Our most recent addition to the portfolio is called Test Machine, a Chicago-based company. They’re building an AI toolkit to audit blockchain smart contracts. Before a new team launches their blockchain product into the wild and people potentially lock hundreds of millions of dollars worth of crypto into these networks, the teams need to review the code base for bugs that might be exploited by hackers. Right now job is being done by third party code auditing firms that have human engineers going through lines and lines and lines of code to try and find potential vulnerabilities or bugs and mistakes in the code. That process is very expensive, very tedious, and very time intensive, so it’s our belief that AI is going to start eating into that business and become the new paradigm for auditing smart contracts. So we have recently backed Test Machine out of Chicago who built a really great product that’s doing exactly that. There’s another company called Spectral Finance. They are building a decentralized credit scoring protocol that will come up with a new type of credit score based on a combination of your on-chain and off-chain data. They can kind of look at your behavior in these markets and come up what they think is eventually a new, more accurate score versus the current paradigm which is being really only carried out by the three big credit agencies and it’s really something we believe is an outdated model, but it’s been going on for decades. That’s another company that we’re very excited about. 

As a final question, what advice would you have for Cornell students who are interested in trying to establish a career in the venture capital space?
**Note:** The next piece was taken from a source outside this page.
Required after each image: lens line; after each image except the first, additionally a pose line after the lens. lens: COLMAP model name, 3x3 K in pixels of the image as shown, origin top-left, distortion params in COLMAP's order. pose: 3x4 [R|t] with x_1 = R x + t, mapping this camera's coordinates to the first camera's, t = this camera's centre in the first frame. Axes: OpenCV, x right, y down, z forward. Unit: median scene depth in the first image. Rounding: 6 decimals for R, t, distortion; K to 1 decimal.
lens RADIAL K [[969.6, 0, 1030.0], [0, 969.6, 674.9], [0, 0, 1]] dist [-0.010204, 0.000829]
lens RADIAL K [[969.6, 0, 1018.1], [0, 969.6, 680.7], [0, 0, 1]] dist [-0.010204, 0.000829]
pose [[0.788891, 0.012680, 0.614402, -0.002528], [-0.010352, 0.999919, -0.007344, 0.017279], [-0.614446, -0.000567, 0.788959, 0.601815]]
There is no typical path towards breaking into venture. I would definitely recommend aspiring VCs to work at a startup before they decide they want to do venture longer term. The tough part about venture is that the feedback loop is very long. It can be years before an investment actually pans out on the upside or the downside. So usually investors don’t find out if they are any good at venture for five or six years. So start with building companies from the early stages to make sure that that’s something that you want to be doing long term before you spend half a decade to figure out if you are a good VC investor or not. I’ve advised friends for a while now that one of the best risk-adjusted entry points into the tech world is to join a Series A or Series B company right after it has raised a fresh round of financing from a top VC fund. At that point you still have the ability to negotiate for an equity package to get real upside, but the company has significantly derisked itself. If you are really determined to break into VC, I would start by just being forward and trying to create value for any VCs you can get in touch with. Demonstrate your ingenuity, hustle, and ability to network to them and they’ll start paying attention. Best of luck to those looking to join the industry. It can be incredibly rewarding getting to work with super talented founders and to get to witness the takeoff of a rocketship trajectory company from the perpective of an investor.